What you return must be exactly the lines from the one containing "Prospect Heights Mold" through the close of the listing, both included.

*** Opening Information ***

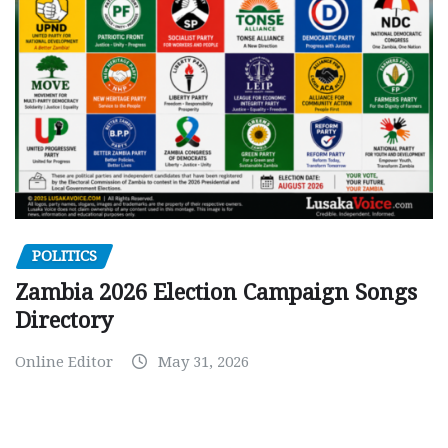
POLITICS
Zambia 2026 Election Campaign Songs
Directory
Online Editor
May 31, 2026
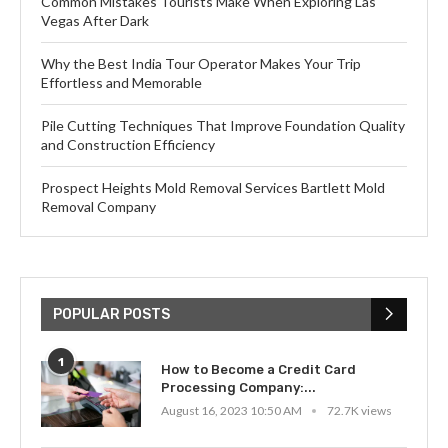
Common Mistakes Tourists Make When Exploring Las
Vegas After Dark
Why the Best India Tour Operator Makes Your Trip
Effortless and Memorable
Pile Cutting Techniques That Improve Foundation Quality
and Construction Efficiency
Prospect Heights Mold Removal Services Bartlett Mold
Removal Company
POPULAR POSTS
1
How to Become a Credit Card
Processing Company:...
August 16, 2023 10:50 AM
72.7K views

*** Closing Information ***

- [Written response]
Prospect Heights Mold Removal Services Bartlett Mold
Removal Company
POPULAR POSTS
1
How to Become a Credit Card
Processing Company:...
August 16, 2023 10:50 AM
72.7K views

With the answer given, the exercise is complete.